Hace unos días, durante una cena entre amigos, nos contaban una experiencia “extraña” que vivieron dos de ellos cuando en la tarde de un domingo invernal, subían por el camino que lleva a la ermita de la Virgen del Buen Suceso.
Cuenta esta pareja que en una de las numerosas curvas de Zigzag observaron una presencia que no parecía de este mundo.
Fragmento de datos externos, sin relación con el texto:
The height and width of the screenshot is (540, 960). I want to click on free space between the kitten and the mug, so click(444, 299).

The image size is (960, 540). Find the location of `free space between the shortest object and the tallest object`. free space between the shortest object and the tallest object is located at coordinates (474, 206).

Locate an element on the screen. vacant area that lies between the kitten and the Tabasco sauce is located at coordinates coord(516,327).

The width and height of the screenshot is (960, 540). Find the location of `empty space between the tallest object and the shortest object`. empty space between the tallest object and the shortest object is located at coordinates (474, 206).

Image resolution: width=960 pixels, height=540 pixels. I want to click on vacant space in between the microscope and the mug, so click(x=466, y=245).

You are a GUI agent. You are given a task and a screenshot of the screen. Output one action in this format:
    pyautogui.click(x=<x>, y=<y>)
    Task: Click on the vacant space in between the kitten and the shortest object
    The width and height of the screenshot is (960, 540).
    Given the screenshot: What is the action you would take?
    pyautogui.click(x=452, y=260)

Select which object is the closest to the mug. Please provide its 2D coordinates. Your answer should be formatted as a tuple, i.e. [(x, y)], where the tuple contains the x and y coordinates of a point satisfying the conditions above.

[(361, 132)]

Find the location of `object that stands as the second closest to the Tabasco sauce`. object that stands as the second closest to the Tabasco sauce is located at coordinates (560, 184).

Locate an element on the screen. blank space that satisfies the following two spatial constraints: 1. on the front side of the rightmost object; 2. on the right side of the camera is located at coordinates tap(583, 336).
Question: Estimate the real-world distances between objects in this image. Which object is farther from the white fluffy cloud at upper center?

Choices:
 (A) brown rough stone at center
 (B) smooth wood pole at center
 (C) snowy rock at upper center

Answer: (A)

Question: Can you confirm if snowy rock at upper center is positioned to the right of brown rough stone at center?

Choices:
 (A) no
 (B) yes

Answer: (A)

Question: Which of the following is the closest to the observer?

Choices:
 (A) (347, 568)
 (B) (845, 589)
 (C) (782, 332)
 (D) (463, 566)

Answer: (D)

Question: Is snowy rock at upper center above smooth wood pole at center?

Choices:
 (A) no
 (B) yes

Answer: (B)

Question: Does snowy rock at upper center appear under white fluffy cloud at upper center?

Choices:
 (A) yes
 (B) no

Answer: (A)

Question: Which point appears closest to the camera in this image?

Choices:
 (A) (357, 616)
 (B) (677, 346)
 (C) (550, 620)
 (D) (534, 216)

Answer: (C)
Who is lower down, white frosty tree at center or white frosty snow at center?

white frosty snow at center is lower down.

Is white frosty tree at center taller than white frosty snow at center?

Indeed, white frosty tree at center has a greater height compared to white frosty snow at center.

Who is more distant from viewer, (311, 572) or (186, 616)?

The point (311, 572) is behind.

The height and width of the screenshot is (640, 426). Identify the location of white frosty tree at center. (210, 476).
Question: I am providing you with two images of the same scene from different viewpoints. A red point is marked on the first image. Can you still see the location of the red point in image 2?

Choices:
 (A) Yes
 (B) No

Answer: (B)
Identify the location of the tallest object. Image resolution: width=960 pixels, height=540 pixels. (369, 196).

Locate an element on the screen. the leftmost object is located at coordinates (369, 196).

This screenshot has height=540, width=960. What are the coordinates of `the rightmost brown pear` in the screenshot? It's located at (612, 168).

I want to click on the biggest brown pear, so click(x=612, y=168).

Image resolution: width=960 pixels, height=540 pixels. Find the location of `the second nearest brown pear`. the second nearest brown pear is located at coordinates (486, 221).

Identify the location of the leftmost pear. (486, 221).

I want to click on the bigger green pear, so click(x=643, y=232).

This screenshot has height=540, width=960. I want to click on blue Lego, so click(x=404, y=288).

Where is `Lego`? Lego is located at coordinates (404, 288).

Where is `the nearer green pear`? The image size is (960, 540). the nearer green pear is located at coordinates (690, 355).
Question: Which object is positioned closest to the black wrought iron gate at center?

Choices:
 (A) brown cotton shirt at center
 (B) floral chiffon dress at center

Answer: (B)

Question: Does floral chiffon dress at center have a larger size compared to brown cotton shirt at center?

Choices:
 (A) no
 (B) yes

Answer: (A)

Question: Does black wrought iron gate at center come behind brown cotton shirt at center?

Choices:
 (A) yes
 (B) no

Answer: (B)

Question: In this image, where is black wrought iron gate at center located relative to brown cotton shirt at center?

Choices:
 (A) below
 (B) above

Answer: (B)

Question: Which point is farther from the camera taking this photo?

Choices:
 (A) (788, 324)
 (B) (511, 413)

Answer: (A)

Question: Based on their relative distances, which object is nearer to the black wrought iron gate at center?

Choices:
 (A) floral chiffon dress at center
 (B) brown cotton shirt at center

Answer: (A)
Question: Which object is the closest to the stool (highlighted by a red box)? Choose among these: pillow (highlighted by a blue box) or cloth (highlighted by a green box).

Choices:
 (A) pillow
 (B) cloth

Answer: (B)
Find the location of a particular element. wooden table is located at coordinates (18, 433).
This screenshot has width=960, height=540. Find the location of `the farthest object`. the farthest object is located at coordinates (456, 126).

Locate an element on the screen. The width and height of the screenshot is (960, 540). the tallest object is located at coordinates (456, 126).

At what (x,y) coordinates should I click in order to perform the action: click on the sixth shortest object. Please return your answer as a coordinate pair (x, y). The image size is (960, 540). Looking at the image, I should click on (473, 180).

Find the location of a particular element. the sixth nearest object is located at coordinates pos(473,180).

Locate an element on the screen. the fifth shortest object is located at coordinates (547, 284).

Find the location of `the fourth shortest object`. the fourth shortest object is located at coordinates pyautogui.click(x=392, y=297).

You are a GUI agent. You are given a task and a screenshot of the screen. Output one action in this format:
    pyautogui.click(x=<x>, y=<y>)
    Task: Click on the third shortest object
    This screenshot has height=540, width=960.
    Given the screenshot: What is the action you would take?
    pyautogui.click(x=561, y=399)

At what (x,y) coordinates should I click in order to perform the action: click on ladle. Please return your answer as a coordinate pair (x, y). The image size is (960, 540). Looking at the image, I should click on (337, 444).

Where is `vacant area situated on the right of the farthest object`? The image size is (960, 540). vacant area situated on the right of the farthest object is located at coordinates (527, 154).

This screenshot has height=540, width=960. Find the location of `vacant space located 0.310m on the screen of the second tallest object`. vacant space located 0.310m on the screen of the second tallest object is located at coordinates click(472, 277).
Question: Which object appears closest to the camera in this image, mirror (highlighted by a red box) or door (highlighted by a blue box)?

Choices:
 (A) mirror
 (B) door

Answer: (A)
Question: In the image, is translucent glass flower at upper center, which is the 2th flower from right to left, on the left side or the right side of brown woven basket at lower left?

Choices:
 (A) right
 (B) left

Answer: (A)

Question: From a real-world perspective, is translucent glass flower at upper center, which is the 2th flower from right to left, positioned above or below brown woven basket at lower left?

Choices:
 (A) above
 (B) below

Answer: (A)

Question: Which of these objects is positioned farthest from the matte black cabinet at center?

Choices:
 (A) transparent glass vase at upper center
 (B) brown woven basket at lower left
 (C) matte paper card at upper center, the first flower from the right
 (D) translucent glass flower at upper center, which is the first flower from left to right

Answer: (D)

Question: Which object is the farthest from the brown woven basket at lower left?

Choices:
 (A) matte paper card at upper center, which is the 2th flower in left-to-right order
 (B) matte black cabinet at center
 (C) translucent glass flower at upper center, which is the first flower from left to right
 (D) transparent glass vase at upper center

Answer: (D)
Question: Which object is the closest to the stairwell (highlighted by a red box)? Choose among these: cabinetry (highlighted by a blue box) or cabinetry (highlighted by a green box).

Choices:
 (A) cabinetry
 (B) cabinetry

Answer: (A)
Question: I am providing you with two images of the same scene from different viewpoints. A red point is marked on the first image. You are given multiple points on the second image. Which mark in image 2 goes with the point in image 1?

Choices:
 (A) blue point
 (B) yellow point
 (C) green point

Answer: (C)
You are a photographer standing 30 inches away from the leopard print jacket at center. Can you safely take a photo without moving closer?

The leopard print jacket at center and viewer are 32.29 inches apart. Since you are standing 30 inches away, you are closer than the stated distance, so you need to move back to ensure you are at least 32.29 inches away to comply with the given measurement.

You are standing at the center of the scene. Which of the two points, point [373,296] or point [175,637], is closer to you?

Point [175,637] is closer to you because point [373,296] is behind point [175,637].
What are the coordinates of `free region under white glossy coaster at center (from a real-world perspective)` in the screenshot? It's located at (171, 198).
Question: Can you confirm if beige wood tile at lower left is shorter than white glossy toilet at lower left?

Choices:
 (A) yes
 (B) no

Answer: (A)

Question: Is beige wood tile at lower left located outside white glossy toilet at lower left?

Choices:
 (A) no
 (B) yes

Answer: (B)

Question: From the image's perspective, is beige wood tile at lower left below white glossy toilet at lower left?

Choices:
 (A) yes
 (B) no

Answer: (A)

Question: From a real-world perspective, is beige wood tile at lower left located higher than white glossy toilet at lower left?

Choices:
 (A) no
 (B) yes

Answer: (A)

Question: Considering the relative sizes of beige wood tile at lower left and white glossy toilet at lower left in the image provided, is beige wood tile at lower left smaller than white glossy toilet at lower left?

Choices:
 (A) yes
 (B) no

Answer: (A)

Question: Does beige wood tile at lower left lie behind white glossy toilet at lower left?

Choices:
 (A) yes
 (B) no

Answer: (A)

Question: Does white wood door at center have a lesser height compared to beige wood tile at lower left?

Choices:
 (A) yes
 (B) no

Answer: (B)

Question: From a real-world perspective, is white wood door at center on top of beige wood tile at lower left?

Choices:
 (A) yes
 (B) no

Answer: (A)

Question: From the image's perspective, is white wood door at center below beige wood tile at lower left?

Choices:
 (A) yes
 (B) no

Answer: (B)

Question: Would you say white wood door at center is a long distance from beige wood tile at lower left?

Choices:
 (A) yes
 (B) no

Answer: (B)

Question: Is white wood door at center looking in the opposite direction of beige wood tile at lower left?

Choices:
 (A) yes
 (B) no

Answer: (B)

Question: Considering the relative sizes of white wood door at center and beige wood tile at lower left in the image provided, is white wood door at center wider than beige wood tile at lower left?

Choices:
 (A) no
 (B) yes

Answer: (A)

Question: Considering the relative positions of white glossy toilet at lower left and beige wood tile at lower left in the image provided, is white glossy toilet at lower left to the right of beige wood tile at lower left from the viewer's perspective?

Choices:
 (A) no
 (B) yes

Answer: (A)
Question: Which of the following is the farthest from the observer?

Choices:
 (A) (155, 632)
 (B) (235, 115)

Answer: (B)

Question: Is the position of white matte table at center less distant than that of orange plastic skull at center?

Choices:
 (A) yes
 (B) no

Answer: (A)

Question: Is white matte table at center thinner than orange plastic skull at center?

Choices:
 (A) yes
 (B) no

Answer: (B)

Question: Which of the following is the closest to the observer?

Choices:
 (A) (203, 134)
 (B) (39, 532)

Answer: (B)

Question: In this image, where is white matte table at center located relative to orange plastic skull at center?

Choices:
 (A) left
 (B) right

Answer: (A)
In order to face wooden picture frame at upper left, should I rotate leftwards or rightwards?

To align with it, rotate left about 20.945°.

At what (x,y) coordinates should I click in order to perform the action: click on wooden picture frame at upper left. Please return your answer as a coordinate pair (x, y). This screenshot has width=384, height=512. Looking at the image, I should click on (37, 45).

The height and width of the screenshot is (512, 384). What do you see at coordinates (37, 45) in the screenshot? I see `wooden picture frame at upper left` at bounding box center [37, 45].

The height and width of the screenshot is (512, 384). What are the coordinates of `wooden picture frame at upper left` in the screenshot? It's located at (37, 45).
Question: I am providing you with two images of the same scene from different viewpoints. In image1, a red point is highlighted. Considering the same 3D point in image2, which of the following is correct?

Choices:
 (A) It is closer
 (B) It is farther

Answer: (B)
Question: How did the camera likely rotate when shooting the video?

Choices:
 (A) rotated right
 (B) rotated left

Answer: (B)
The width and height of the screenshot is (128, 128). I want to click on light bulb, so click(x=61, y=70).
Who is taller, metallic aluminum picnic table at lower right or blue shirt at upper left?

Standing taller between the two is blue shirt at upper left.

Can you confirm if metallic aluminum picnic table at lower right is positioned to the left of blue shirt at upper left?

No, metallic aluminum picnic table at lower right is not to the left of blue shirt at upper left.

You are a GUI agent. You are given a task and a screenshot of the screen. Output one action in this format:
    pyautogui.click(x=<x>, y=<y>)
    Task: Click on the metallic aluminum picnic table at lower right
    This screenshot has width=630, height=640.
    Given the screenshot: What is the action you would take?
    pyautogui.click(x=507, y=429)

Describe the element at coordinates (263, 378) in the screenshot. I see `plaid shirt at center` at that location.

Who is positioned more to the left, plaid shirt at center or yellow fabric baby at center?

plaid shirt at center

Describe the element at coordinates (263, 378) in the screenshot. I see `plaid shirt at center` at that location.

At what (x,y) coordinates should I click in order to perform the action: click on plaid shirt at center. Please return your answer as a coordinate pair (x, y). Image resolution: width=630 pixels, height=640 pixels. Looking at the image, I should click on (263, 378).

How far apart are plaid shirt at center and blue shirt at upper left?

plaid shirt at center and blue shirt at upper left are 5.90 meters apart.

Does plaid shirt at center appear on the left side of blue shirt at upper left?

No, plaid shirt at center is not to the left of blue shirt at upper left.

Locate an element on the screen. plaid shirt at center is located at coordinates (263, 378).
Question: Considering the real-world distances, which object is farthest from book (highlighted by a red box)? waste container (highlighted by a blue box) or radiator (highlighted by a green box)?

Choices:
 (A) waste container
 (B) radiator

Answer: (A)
Al principio pensaban que les estaban gastando una broma, pero al subir y llegar a la altura donde habían observado a la insólita figura se dieron cuenta que estaban completamente solos y que la “mujer” vestida de blanco se había esfumado sin dejar rastro.
“Las alpargatas gastadas apenas resistirían otra de las largas caminatas hasta llegar al collado de la Atalaya, un pequeño inconveniente que no iba a desbaratar su ritual diario, la subida hasta aquel lugar donde podía divisar las entradas a Cieza y además era el sitio favorito de su hijo.
Juana subía despacio, sus piernas cada vez más cansadas propiciaban que aquel día, a cada paso, tuviera que parar y sentarse en la roca más cercana para poder descansar. Mientras subía recordaba aquella sonrisa soñadora de su hijo, las ganas de ayudar a los demás y la alegría que contagiaba a los que lo rodeaban. Su hijo era lo mejor que le había dado la vida, una vida difícil que había compensado tanto dolor con la suerte de traer al mundo a una persona especial y maravillosa que había nacido para hacer feliz a todo aquel que estaba cerca de él. Julián su hijo era de esas personas que hacían del mundo un sitio mejor, amaba intensamente todo lo que hacía, pocas veces se enfadaba y su sonrisa era como una pócima mágica contra la tristeza. No había sido fácil sacar adelante al pequeño, pero solo él le dio la fuerza necesaria para seguir adelante cuando el padre del chico los abandonó.
Hacía casi 5 años desde que su hijo se fue, poco después llegó aquella maldita carta que le borró la sonrisa y desde entonces, subía cada día con la esperanza de observar desde lo alto de aquel maravilloso lugar la llegada de su hijo, sabía que volvería y que pasaría por su lugar favorito, aquel lugar vital y fantástico.
La subida se le hacía cada día más dura, le costaba respirar, pero siempre buscaba entre sus recuerdos y de esa manera encontraba las fuerzas para seguir por aquel sendero hasta llegar a su destino. Ya casi había llegado pero la necesidad acuciante de parar volvió y no tuvo más remedio que apoyarse en la enorme roca que quedaba muy cerca de la cima. Al principio se agarró a la pesada piedra, pero sus piernas temblaban y tuvo que apoyar su espalda, intentó respirar profundamente para acomodar los latidos de su corazón, cerró los ojos y poco a poco se dejó envolver en una calma que no había conocido hasta ese momento. De repente el sonido de una carcajada detrás de la gran piedra donde estaba apoyada la sobresaltó, esa risa la había escuchado en numerosas ocasiones, la voz de su hijo la atrajo y supo que allí estaba, se asomó con mucho cuidado y volvió a ver esa sonrisa encantadora y esos ojos pícaros que amaba, volvió a escuchar esa palabra maravillosa, ‘mamá’.
Era su pequeño con siete años que jugaba a esconderse, pero no tardaba mucho en ser descubierto, no aguantaba mucho rato las ganas de reír, de gritar y de vivir. Al verla, Julián corrió hacia su madre, le entregó un lirio y la abrazó con la fuerza de un chiquillo, la madre encantada le devolvió el abrazo y cogió aquel hermoso regalo, ambos comenzaron a bajar la montaña cogidos de la mano. Esa unión de madre e hijo, ese feliz recuerdo ahora ya infinito, clavado eternamente en el tiempo, quedaría congelado para siempre, en un lugar, sin fecha de caducidad.
Una silenciosa calma reinaba entre los pinos de la Atalaya, no se oía ni un pájaro ni el crujir de las ramas; silencio irreal y etéreo, un encantamiento donde el tiempo y el espacio quedan suspendidos, sin forma ni sentido.
Dos días después unas voces rompían la serenidad del lugar, varios vecinos se percataron de la ausencia de aquella vieja loca que subía todos los días por la montaña. Al llegar a la enorme roca encontraron el cuerpo de Juana; los ojos cerrados, sonrisa en la cara y un lirio blanco la acompañaba.